In Pursuit

C. Dale Young


 

Her feet, at first racing through the trees
with the quickness of an antelope, her body
throwing itself forward, hurling itself, the speed
of it like a drug, the speed of it
a necessary thing to escape the god

—no one has yet to convince me that the response
to her cries for help was a blessing—then the feet
slowing and denser, growing heavy, heavy,
then fixed, the toes curling into the dirt
and taking root, the bark rising up

from the surface of her skin, the skin
prickling and tender as the bark restrained her,
the arms suddenly captured in the motion of surrender,
her arms held out on either side of her,
her hair falling out and then the leaves,

newly green, almost silver, ripping through
the skin, through the bark, the leaves delicate and fine,
the leaves marking her not as a young woman but as
a tree, a laurel tree, the very leaves torn from her and
fashioned into a crown by the god.

So few of these transformations are ever a blessing.
So, it isn't as if I had been lacking preparation.  
You could say I had studied for it, sat patiently
with those old metamorphoses for years.

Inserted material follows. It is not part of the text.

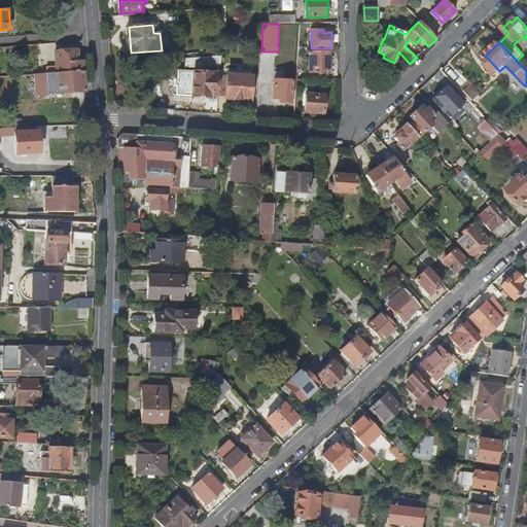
[(56,51),(57,66),(58,72),(84,70),(83,60),(76,61),(75,50),(56,51)]
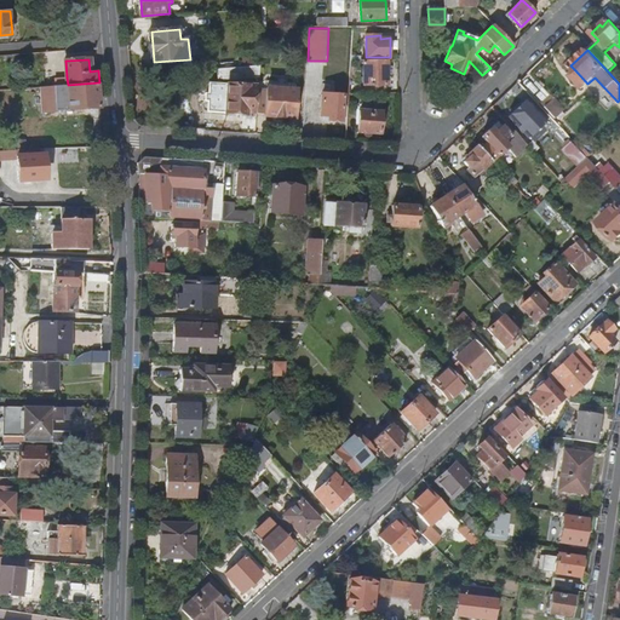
[(365,93),(389,93),(388,59),(365,59),(365,93)]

My
shy hunter has never read these tales, would

likely find them silly. What he says is See that grouse
over there? Shoot it.
And I do. I don't even
question it. Sometimes, my skin feels prickly,
and I wonder if another transformation is about
to take place. But no one is ever transformed twice.

No one. Ovid understood this. Even Suetonius
understood this. The gods have little use for us once
we have been changed. They take the laurel leaves,
scorn the wounded bird, erase their tell-tale foot prints,
busy themselves with the generous work of gods.